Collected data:
◇ ◇ ◇

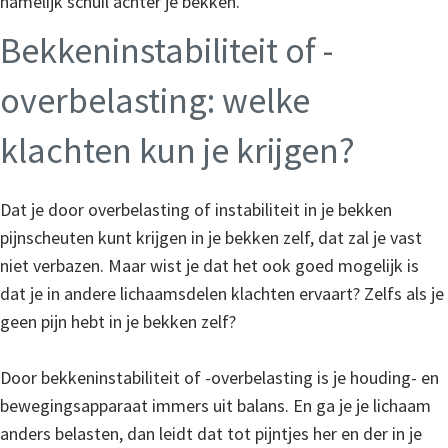
namelijk schuil achter je bekken.
Bekkeninstabiliteit of -
overbelasting: welke
klachten kun je krijgen?
Dat je door overbelasting of instabiliteit in je bekken
pijnscheuten kunt krijgen in je bekken zelf, dat zal je vast
niet verbazen. Maar wist je dat het ook goed mogelijk is
dat je in andere lichaamsdelen klachten ervaart? Zelfs als je
geen pijn hebt in je bekken zelf?
Door bekkeninstabiliteit of -overbelasting is je houding- en
bewegingsapparaat immers uit balans. En ga je je lichaam
anders belasten, dan leidt dat tot pijntjes her en der in je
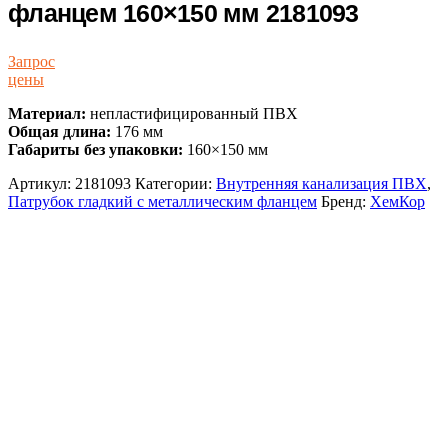
фланцем 160×150 мм 2181093
Запрос
цены
Материал:
непластифицированный ПВХ
Общая длина:
176 мм
Габариты без упаковки:
160×150 мм
Артикул:
2181093
Категории:
Внутренняя канализация ПВХ
,
Патрубок гладкий с металлическим фланцем
Бренд:
ХемКор
Описание и характеристики
Доставка и Оплата
Гладкий патрубок ХЕМКОР с
металлическим фланцем, 160х150 мм
2181093
Стойкость к УФ излучению:
под воздействием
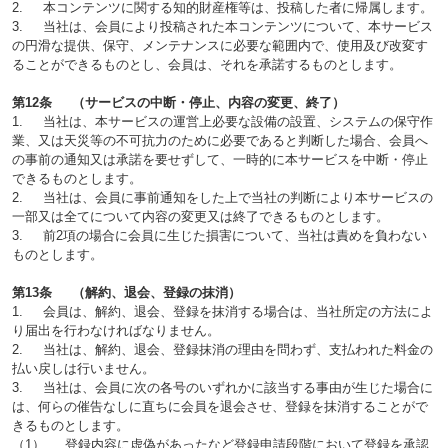
2. 本コンテンツに関する知的財産権等は、投稿した者に帰属します。
3. 当社は、会員により投稿された本コンテンツについて、本サービス
の円滑な提供、保守、メンテナンスに必要な範囲内で、使用及び改変す
ることができるものとし、会員は、それを承諾するものとします。
第12条 （サービスの中断・停止、内容の変更、終了）
1. 当社は、本サービスの運営上必要な設備の設置、システムの保守作
業、又は天災等の不可抗力のために必要であると判断した場合、会員へ
の事前の通知又は承諾を要せずして、一時的に本サービスを中断・停止
できるものとします。
2. 当社は、会員に事前通知をした上で当社の判断により本サービスの
一部又は全てについて内容の変更又は終了できるものとします。
3. 前2項の場合に会員に生じた損害について、当社は責めを負わない
ものとします。
第13条 （解約、退会、登録の抹消）
1. 会員は、解約、退会、登録を抹消する場合は、当社所定の方法によ
り届出を行わなければなりません。
2. 当社は、解約、退会、登録抹消の理由を問わず、支払われた料金の
払い戻しは行いません。
3. 当社は、会員に次の各号のいずれかに該当する事由が生じた場合に
は、何らの催告なしに直ちに会員を退会させ、登録を抹消することがで
きるものとします。
（1） 登録内容に虚偽があったなど登録申請段階において登録を承認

◇ ◇ ◇

Assignment: Write out the text of all the items above again, word for word, and leave out the pictures.

Response to this task:
namelijk schuil achter je bekken.
Bekkeninstabiliteit of -
overbelasting: welke
klachten kun je krijgen?
Dat je door overbelasting of instabiliteit in je bekken
pijnscheuten kunt krijgen in je bekken zelf, dat zal je vast
niet verbazen. Maar wist je dat het ook goed mogelijk is
dat je in andere lichaamsdelen klachten ervaart? Zelfs als je
geen pijn hebt in je bekken zelf?
Door bekkeninstabiliteit of -overbelasting is je houding- en
bewegingsapparaat immers uit balans. En ga je je lichaam
anders belasten, dan leidt dat tot pijntjes her en der in je
фланцем 160×150 мм 2181093
Запрос
цены
Материал:
непластифицированный ПВХ
Общая длина:
176 мм
Габариты без упаковки:
160×150 мм
Артикул:
2181093
Категории:
Внутренняя канализация ПВХ
,
Патрубок гладкий с металлическим фланцем
Бренд:
ХемКор
Описание и характеристики
Доставка и Оплата
Гладкий патрубок ХЕМКОР с
металлическим фланцем, 160х150 мм
2181093
Стойкость к УФ излучению:
под воздействием
2. 本コンテンツに関する知的財産権等は、投稿した者に帰属します。
3. 当社は、会員により投稿された本コンテンツについて、本サービス
の円滑な提供、保守、メンテナンスに必要な範囲内で、使用及び改変す
ることができるものとし、会員は、それを承諾するものとします。
第12条 （サービスの中断・停止、内容の変更、終了）
1. 当社は、本サービスの運営上必要な設備の設置、システムの保守作
業、又は天災等の不可抗力のために必要であると判断した場合、会員へ
の事前の通知又は承諾を要せずして、一時的に本サービスを中断・停止
できるものとします。
2. 当社は、会員に事前通知をした上で当社の判断により本サービスの
一部又は全てについて内容の変更又は終了できるものとします。
3. 前2項の場合に会員に生じた損害について、当社は責めを負わない
ものとします。
第13条 （解約、退会、登録の抹消）
1. 会員は、解約、退会、登録を抹消する場合は、当社所定の方法によ
り届出を行わなければなりません。
2. 当社は、解約、退会、登録抹消の理由を問わず、支払われた料金の
払い戻しは行いません。
3. 当社は、会員に次の各号のいずれかに該当する事由が生じた場合に
は、何らの催告なしに直ちに会員を退会させ、登録を抹消することがで
きるものとします。
（1） 登録内容に虚偽があったなど登録申請段階において登録を承認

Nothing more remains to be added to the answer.